Ini adalah semacam reseptor. Dalam percakapan seputar COVID-19, kami telah mendengar banyak tentang reseptor. Ini adalah struktur yang terdiri dari protein, dan mereka menerima sinyal yang dapat diintegrasikan ke dalam tubuh. Sinyal ini dapat berasal dari berbagai zat, seperti hormon, obat, atau antigen. Misalnya, permukaan sel manusia memiliki reseptor yang disebut ACE2, yang membuka pintu bagi virus corona baru SARS-CoV2 untuk masuk ke dalam tubuh.
Di pusat hipotesis nikotin adalah reseptor yang merespons nikotin serta zat kimia yang disebut asetilkolin. Oleh karena itu namanya: reseptor asetilkolin nikotinat, disingkat nAChR. Ini ditemukan di bagian sistem saraf, otot dan jaringan organisme tertentu termasuk manusia. Changeux telah meneliti reseptor ini selama beberapa dekade, dengan satu makalah yang berasal dari tahun 1965.

Bagaimana reseptor ini cocok dengan hipotesis tentang nikotin?
Karena nikotin diketahui berikatan dengan reseptor nAChR, hipotesis bagian kedua seperti ini: Jika nikotin ada pada reseptor, dan virus corona baru tiba, maka nikotin akan memblokir interaksi.
Dalam pengetahuan ilmiah yang ada, ada kemungkinan penunjuk. Virus rabies diketahui berikatan dengan reseptor yang sama, dan interaksi ini didorong oleh urutan materi genetik yang ada di selubung sekitar virus rabies.

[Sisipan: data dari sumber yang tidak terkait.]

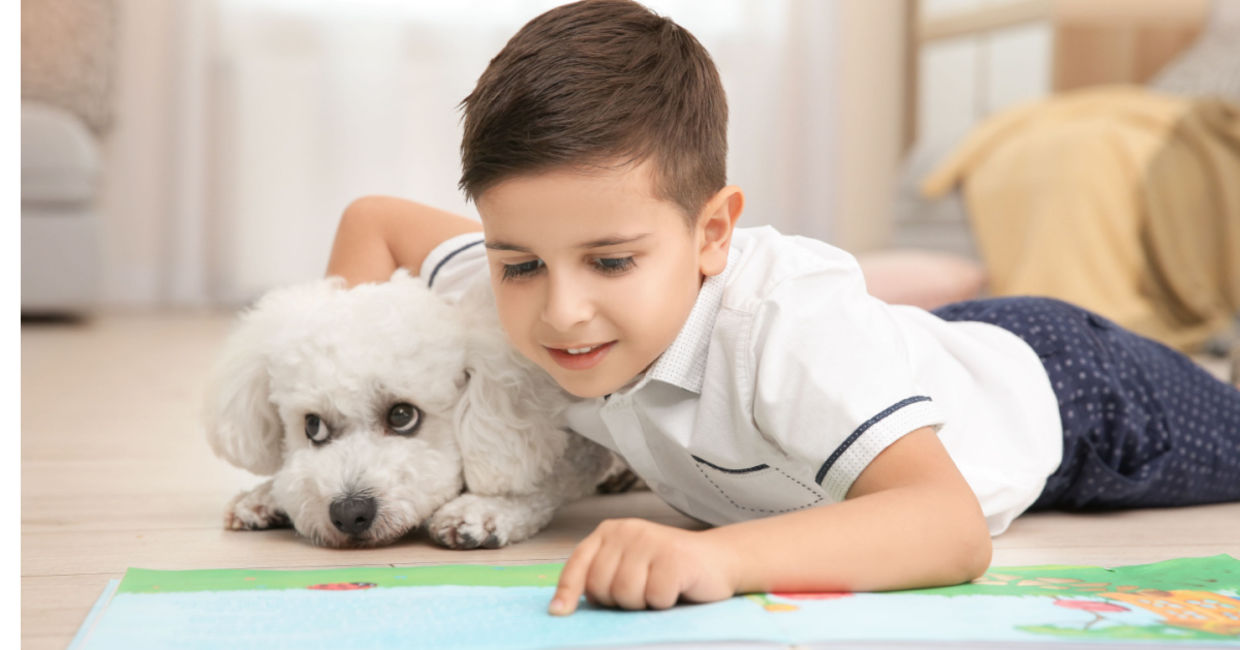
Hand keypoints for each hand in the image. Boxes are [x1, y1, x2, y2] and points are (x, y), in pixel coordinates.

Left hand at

Hebatnya ada urutan yang agak mirip dalam amplop SARS-CoV2. Perannya saat ini sedang diselidiki, kata Changeux dalam wawancara.
Dan bagaimana para peneliti akan menguji hipotesis mereka?

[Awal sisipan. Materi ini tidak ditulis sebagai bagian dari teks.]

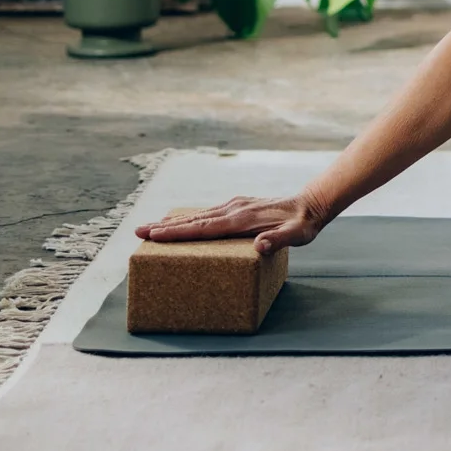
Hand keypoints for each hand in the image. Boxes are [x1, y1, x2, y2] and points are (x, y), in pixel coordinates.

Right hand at [134, 192, 327, 254]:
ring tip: (150, 228)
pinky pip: (208, 213)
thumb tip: (260, 246)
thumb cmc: (303, 225)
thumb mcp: (296, 236)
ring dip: (173, 222)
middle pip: (193, 220)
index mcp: (242, 220)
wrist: (312, 204)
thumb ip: (278, 241)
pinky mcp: (239, 206)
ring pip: (197, 215)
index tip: (154, 236)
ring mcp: (235, 206)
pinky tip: (181, 222)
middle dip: (164, 227)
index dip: (177, 233)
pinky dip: (190, 218)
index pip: (203, 228)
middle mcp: (234, 210)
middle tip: (138, 232)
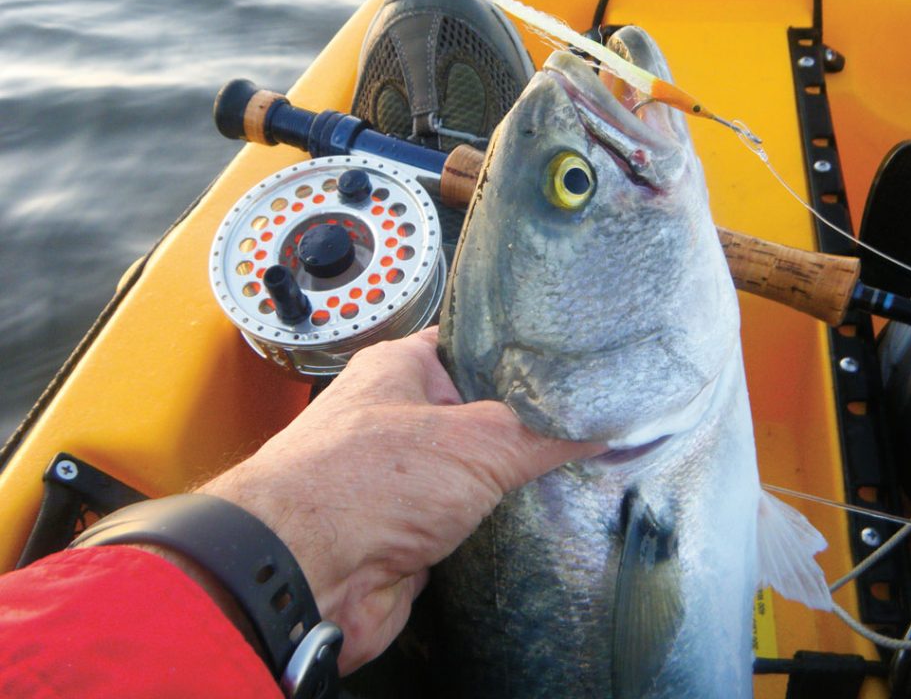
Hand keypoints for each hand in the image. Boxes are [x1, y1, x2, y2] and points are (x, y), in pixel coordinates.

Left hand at [198, 327, 602, 672]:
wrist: (304, 575)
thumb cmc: (363, 483)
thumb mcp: (474, 443)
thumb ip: (540, 435)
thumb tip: (597, 426)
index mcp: (401, 369)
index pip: (471, 344)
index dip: (520, 352)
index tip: (570, 360)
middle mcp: (397, 417)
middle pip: (478, 411)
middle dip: (526, 423)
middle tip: (587, 419)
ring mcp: (400, 478)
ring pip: (472, 470)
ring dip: (509, 479)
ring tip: (574, 465)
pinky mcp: (406, 532)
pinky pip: (463, 520)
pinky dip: (493, 523)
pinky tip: (536, 517)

Studi klinis sedang berlangsung, kata Institut Pasteur. Sebuah laporan Reuters menggambarkan sifat persidangan. Ini akan melibatkan kelompok petugas kesehatan dan pasien yang memakai patch nikotin, dan kelompok lain yang memakai patch plasebo. Akan ada 1.500 profesional perawatan kesehatan dalam uji coba, yang akan berusaha menilai apakah mereka yang memakai patch nikotin lebih tahan terhadap COVID-19 daripada mereka yang memakai patch plasebo.
Bagaimana hipotesis ini bertentangan dengan pandangan konvensional tentang merokok?
Pandangan yang diterima secara luas adalah bahwa paru-paru perokok sudah dikompromikan dalam berbagai tingkatan, sehingga mereka cenderung lebih rentan terhadap penyakit yang menyerang sistem pernapasan. Faktanya, beberapa peneliti menyarankan bahwa tingkat kematian yang lebih rendah di antara pasien wanita COVID-19 adalah akibat dari fakta bahwa pria cenderung lebih banyak merokok.
Jangan lewatkan dari Dijelaskan | Dalam antibodi dari llama, para ilmuwan melihat harapan Covid-19
Sekali lagi, hipotesis nikotin melibatkan reseptor nAChR, ketika interaksi utama SARS-CoV2 adalah dengan reseptor yang berbeda: ACE2. Sebuah penelitian bulan lalu, pada kenyataannya, melihat ekspresi ACE2 di antara perokok dan non-perokok. Orang yang merokok menunjukkan peningkatan 25% dalam ekspresi ACE2 dibandingkan dengan non-perokok, para peneliti melaporkan dalam American Journal of Respiratory and Critical Care Medicine. Mereka menyarankan bahwa merokok meningkatkan titik masuk untuk virus corona baru.
situs ini mengirim email ke Changeux menanyakan, di antara berbagai pertanyaan, seberapa jauh kohort pasien COVID-19 dalam analisis statistik kematian mewakili populasi umum. Dia belum memberikan tanggapan pada saat mengajukan.